Il reste alors à rassurer le lecteur quant au fait que la situation intrinsèque calculée au niveau du groupe n’est rien d’autre que les réserves consolidées établies selon le processus de consolidation  statutaire.

En effet, repartons des réserves consolidées du groupe, soit

RC(M) + RC(A) + RC(B)

= RC(M) + [90% * CP(A) – 100% * Part.(M/A)] + [72% * CP(B) – 90% * Part.(A/B)]

En modifiant l’ordre des facteurs, on obtient

= [RC(M) – Part.(M/A)] + 90% * [CP(A) – Part.(A/B)] + 72% * CP(B)

ou encore

= SI(M) + SI(A) + SI(B),

ce qui établit l’affirmation.

Troisième principe : Non élimination des soldes inter sociétés entre segments différents

dans le processus de consolidation statutaire, l’élimination des soldes inter sociétés se pratique également avec l’usage de comptes de liaisons, certes soldés au niveau de l’ensemble consolidé mais pas nécessairement au niveau des différents segments.

En fait, on se débarrasse de cette difficulté en considérant que des soldes inter sociétés entre sociétés de segments différents ne sont plus considérés comme tels et ne font par conséquent plus l’objet d’une élimination.

Ne sont donc éliminés que les soldes inter sociétés entre sociétés appartenant à un même segment. Dès lors, les soldes de comptes de liaison sont à 0 dans chaque segment.
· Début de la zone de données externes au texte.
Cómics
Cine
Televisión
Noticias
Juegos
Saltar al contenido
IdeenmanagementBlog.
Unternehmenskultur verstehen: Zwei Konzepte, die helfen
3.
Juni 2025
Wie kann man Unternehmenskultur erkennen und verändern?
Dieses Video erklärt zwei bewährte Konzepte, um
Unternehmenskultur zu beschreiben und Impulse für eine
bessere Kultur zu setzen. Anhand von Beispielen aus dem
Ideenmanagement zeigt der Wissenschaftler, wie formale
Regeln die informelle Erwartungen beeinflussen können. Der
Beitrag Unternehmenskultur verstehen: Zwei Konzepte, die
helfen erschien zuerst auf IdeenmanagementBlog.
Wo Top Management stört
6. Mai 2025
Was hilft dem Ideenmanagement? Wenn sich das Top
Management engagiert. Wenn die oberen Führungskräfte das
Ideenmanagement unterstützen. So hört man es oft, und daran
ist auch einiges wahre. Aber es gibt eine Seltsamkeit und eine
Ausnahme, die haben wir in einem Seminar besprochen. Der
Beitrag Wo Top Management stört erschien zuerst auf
Cette pratique n’est pas sans conséquence sur la réconciliation entre la somme des segments et le total consolidé statutaire. Par exemple, le chiffre d’affaires provenant du total des segments pourra être supérieur au chiffre d’affaires consolidé statutaire, la différence étant constituée par l’ensemble des chiffres d’affaires réalisés entre sociétés de segments différents.
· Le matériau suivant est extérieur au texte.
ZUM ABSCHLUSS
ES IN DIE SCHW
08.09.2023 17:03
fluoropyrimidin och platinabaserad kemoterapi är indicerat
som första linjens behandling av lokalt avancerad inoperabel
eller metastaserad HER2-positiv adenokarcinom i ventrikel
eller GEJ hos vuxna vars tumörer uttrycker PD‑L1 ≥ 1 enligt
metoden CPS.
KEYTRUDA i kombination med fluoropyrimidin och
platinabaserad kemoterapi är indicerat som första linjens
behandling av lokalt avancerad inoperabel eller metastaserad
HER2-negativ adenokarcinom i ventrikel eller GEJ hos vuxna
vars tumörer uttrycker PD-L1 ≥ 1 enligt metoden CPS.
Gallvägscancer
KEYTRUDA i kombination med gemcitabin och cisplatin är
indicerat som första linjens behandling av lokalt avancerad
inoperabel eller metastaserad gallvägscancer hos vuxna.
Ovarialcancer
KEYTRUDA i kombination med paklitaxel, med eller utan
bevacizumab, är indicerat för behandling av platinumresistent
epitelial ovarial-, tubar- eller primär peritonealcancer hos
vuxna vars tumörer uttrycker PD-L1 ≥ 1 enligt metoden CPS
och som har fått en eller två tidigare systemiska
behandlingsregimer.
Développons une illustration

Considérant le groupe repris ci-dessus, nous supposerons que les sociétés M et B appartiennent à un segment « Industrie » tandis que la société A appartient à un segment « Finance ».

Le tableau ci-après reprend les comptes utiles pour notre illustration

M A B
Part. (M/A) 2.000
Part. (A/B) 3.000
Capital 5.000 2.000 2.000
Reserves 2.000 1.000 500
Income 600 300 200
7.600 3.300 2.700

Calculons les réserves consolidées de chacune des sociétés, selon le processus statutaire classique, soit

M 2.000 + 600 2.600
A 90% * 3.300 – 2.000 970
B 72% * 2.700 -90% * 3.500 – 1.206
2.364

Et calculons maintenant la situation intrinsèque de chacune des sociétés comme indiqué plus haut

M 2.600 – 2.000 600
A 90% * (3.300 – 3.500) – 180
B 72% * 2.700 1.944
2.364

Si le total des réserves est le même dans les deux approches, la contribution des sociétés n’est pas comparable ni, a fortiori, celle des deux segments définis. La voici résumée ci-dessous

Statutory approach Segmented approach
Industry Finance Industry Finance
Capital 5.000 5.000
Reserves 1.394 970 2.544 – 180
6.394 970 7.544 – 180

On remarque notamment que la société A, appartenant au segment Finance, perd toute son importance, selon l’approche segmentée. En effet, à l’examen de ses comptes, on constate que l’essentiel de ses capitaux propres se trouve réaffecté dans une participation dans le segment Industrie. Sa valeur intrinsèque traduit cette particularité.

L’approche statutaire, à l’opposé, laisse apparaître une réelle valeur de la société A.

Voilà donc deux éclairages différents d’un même groupe qui, pourtant ne laissent pas de choix.

En effet, les normes IFRS demandent d’établir une information segmentée pour les groupes qui seraient actifs dans des secteurs différents. Celle-ci doit être établie selon les règles expliquées dans cet article.

Quant aux banquiers qui auraient à se prononcer sur l’octroi d’un crédit à la société A, la vision segmentée démontre de façon indiscutable la nécessité d’obtenir des garanties de la maison mère.